TEXTO PARA REVISAR
The Objective
Cuadernos FAES

Las revoluciones vistas por Hannah Arendt

«La historia del siglo XX es una demostración de ‘un círculo interminable de opresiones, rebeliones y reformas’»

Las revoluciones vistas por Hannah Arendt

Hannah Arendt. | Cuaderno FAES

«Los revolucionarios derribaron las tiranías, aunque, como bien resalta la autora, han sido incapaces de crear un espacio político donde el pueblo pueda ejercer la libertad conquistada».

Se cumple medio siglo del fallecimiento de Hannah Arendt (1906-1975), una brillante figura de la ciencia política en el siglo XX influenciada por el pensamiento fenomenológico. Al igual que otros intelectuales europeos, esta autora alemana, de origen judío, encontró refugio en Estados Unidos tras la ascensión al poder del nazismo. Arendt llegó a ser catedrática de Filosofía política en la Universidad de Chicago. Su gran formación clásica y humanística le ayudaría a profundizar en las obras de los principales pensadores occidentales. De este bagaje intelectual se sirvió para ilustrar los grandes problemas contemporáneos desde un amplio conocimiento del pasado histórico.

En su patria adoptiva Arendt escribió sus mejores obras, y entre ellas destaca su gran aportación al análisis del fenómeno revolucionario. Se trata de Sobre la revolución (1962), que dedicó a Gertrud y Karl Jaspers. De hecho, el tema interesaba a nuestra autora desde la lectura de las ponencias de un seminario de la Universidad de Princeton sobre Estados Unidos y el espíritu revolucionario, desarrollado en la primavera de 1939. Con esta obra y desde su perspectiva de la década de 1960, Arendt certificaba que las revoluciones habían ido a más en la segunda mitad del siglo XX. De hecho, en muchos países surgidos de la descolonización los gobiernos se sentían legitimados por las revoluciones. Tercer Mundo y Revolución eran términos que pronto quedaron asociados, aunque al mismo tiempo la Revolución rusa de 1917, establecedora del régimen soviético, se presentaba como el punto de partida de una nueva era para la humanidad. En aquellos años, todo eran elogios de las revoluciones, y a esto contribuía no solo la historiografía marxista dominante sino incluso la psicología y la sociología.

Entradas de datos extraídos
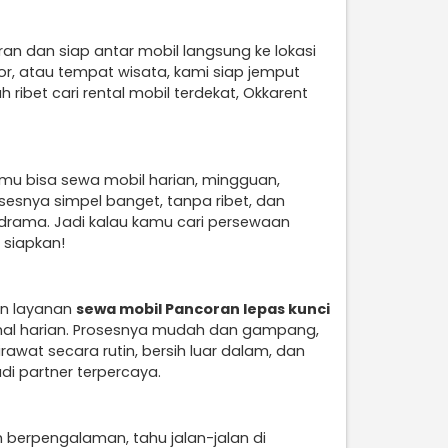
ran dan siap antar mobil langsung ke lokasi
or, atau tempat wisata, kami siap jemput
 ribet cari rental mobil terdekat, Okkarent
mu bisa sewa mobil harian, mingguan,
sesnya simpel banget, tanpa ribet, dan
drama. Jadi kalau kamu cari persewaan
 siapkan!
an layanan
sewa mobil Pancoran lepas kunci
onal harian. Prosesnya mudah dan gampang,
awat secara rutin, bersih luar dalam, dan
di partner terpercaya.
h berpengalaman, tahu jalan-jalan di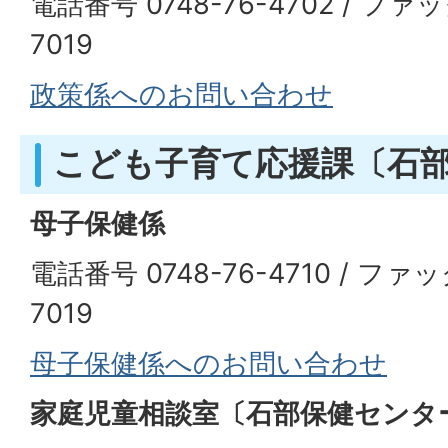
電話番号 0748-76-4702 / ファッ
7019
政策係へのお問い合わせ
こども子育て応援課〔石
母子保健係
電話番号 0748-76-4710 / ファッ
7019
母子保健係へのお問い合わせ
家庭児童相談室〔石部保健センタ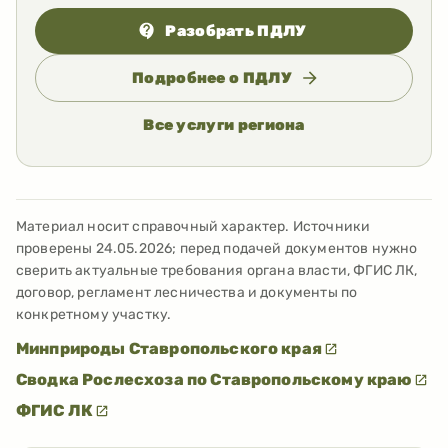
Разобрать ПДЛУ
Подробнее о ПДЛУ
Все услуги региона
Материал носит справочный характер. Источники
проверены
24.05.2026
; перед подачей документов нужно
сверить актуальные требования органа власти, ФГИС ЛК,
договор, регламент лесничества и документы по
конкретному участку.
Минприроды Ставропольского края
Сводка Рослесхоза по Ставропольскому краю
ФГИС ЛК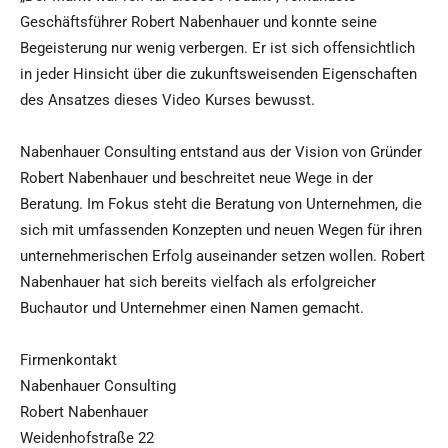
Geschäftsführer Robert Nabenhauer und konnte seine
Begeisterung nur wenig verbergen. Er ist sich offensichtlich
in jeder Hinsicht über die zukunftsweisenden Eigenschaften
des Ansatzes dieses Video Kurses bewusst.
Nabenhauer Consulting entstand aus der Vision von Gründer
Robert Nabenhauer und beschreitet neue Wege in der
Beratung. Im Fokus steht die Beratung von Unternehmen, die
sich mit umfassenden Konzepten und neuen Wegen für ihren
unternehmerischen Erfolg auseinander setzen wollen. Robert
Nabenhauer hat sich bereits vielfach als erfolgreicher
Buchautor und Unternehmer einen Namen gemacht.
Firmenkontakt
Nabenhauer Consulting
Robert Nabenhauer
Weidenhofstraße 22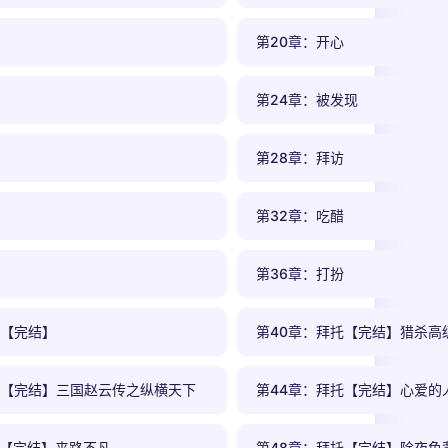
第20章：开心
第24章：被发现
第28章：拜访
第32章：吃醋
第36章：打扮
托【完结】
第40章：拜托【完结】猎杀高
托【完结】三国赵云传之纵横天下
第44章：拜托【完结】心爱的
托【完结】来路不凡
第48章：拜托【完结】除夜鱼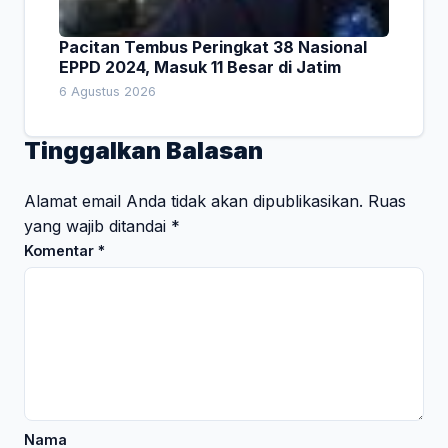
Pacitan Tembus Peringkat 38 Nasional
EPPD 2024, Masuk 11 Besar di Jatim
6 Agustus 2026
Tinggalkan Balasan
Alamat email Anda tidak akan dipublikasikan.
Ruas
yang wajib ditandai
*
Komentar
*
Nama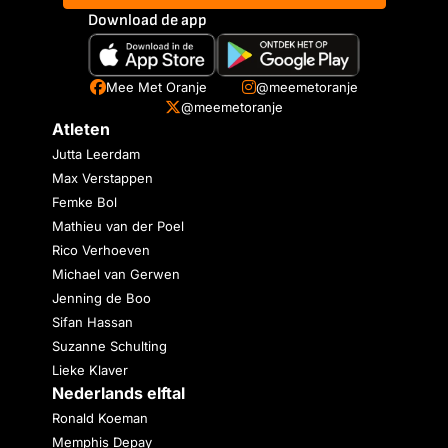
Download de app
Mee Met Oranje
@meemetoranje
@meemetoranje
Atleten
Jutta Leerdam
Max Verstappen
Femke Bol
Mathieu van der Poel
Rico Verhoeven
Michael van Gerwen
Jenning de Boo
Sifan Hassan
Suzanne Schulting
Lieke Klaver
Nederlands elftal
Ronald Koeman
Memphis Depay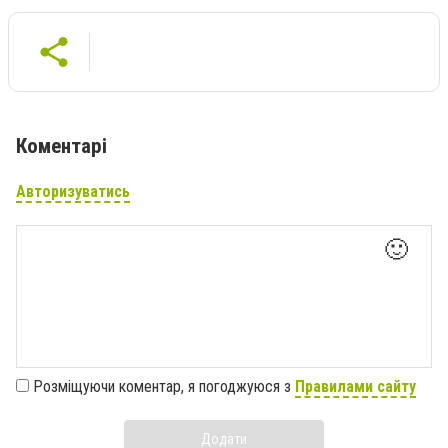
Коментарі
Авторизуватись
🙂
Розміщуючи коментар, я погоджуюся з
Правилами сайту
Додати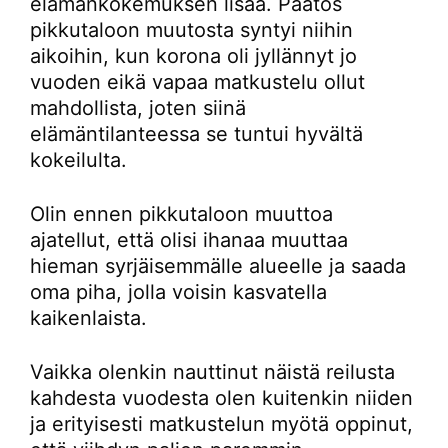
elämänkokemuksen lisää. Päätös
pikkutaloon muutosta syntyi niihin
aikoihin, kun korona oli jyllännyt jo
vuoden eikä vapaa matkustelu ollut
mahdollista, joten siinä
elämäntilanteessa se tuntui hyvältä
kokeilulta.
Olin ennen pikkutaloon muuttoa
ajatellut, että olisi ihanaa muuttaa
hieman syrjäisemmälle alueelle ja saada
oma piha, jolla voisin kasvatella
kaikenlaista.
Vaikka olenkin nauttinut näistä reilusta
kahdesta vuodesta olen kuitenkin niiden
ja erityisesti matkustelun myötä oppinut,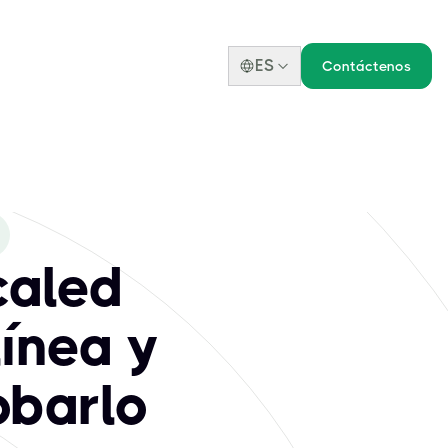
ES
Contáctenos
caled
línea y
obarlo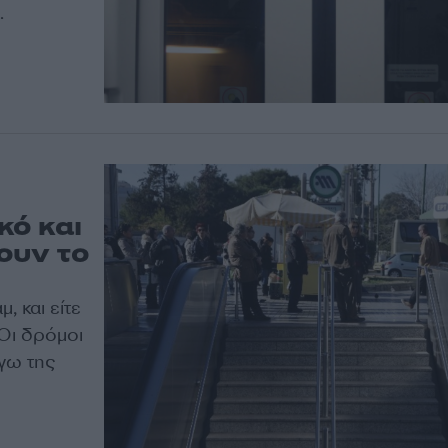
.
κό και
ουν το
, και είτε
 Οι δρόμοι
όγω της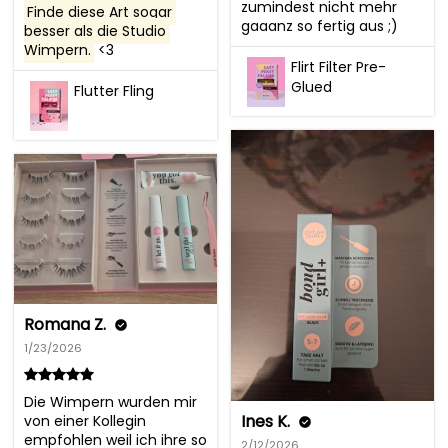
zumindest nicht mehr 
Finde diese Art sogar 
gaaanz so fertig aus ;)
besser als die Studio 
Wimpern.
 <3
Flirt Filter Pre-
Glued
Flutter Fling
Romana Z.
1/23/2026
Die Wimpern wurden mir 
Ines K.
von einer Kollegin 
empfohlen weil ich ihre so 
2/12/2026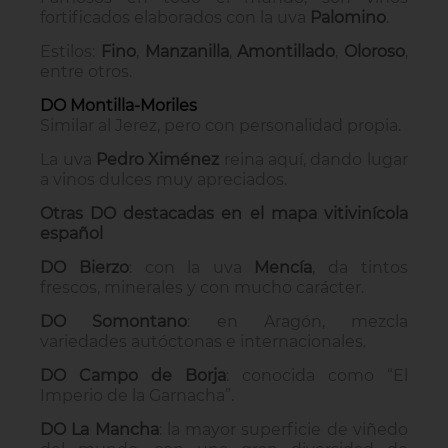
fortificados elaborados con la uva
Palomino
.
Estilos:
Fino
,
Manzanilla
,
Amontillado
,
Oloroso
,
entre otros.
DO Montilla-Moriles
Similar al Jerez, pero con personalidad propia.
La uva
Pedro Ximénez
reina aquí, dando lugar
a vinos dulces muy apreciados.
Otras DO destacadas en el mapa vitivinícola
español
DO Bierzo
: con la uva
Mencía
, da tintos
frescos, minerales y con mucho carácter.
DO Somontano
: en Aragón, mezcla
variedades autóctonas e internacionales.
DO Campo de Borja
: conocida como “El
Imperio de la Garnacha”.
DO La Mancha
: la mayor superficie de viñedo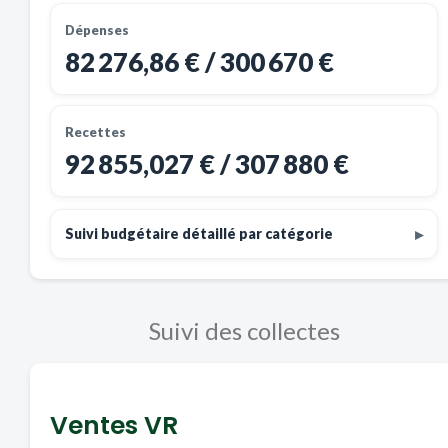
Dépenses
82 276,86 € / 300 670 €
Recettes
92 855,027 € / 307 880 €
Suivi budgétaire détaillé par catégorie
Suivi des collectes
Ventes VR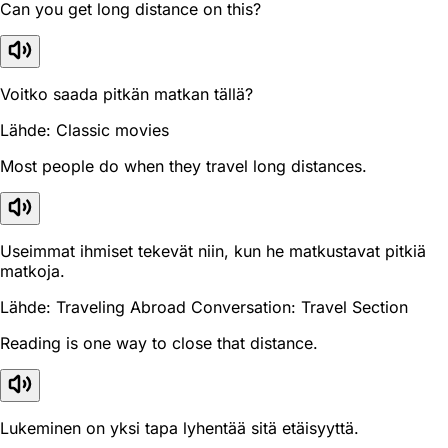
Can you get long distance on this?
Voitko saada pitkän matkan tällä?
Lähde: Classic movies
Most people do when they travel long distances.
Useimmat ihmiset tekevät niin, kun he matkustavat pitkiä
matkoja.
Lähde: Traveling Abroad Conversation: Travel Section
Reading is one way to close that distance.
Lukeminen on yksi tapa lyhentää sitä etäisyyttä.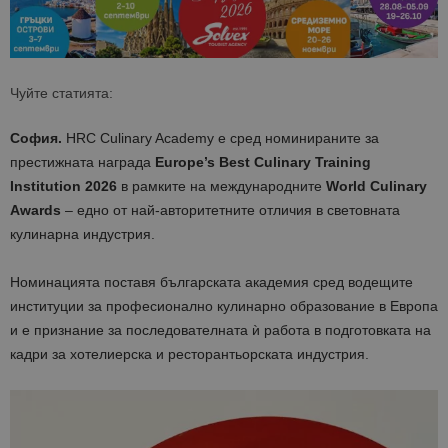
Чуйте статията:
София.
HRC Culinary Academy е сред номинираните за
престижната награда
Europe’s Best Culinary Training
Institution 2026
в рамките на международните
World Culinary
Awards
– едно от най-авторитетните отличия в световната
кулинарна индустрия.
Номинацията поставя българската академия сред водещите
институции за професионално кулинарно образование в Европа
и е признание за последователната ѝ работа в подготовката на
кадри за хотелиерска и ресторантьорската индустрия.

ACCIONES REQUERIDAS
1. Responde estas preguntas sobre el texto acerca de Hannah Arendt y las revoluciones:
(a) ¿En qué universidad llegó Arendt a ser catedrática de Filosofía política?
(b) ¿A quiénes dedicó Arendt Sobre la revolución?
(c) ¿En qué estación y año se desarrolló el seminario de la Universidad de Princeton sobre Estados Unidos y el espíritu revolucionario?
2. Reanuda el texto acerca de Hannah Arendt y las revoluciones desde el punto en que termina.

RESPUESTAS POR TAREA
1.
(a) En la Universidad de Chicago.
(b) A Gertrud y Karl Jaspers.
(c) En la primavera de 1939.

2.
Cuando las revoluciones no son liberadoras

Ante este hecho, Arendt resaltaba una tremenda paradoja, nada novedosa y consolidada a través del tiempo: las revoluciones habían dejado de enarbolar la bandera de la libertad frente a la tiranía. Recordaba, además, que la causa de la libertad es connatural a la actividad política. Sin embargo, la mayoría de las revoluciones del siglo XX hicieron desaparecer de su vocabulario el término «libertad», e incluso se llegó a insinuar que se trataba de un prejuicio «pequeñoburgués». Es fácil concluir, como hizo nuestra autora, que la liberación no conducía necesariamente a la libertad. Por eso, Arendt señala en su libro que la libertad ha sido mejor preservada en los países en que no hubo revoluciones. 

«En su patria adoptiva Arendt escribió sus mejores obras, y entre ellas destaca su gran aportación al análisis del fenómeno revolucionario».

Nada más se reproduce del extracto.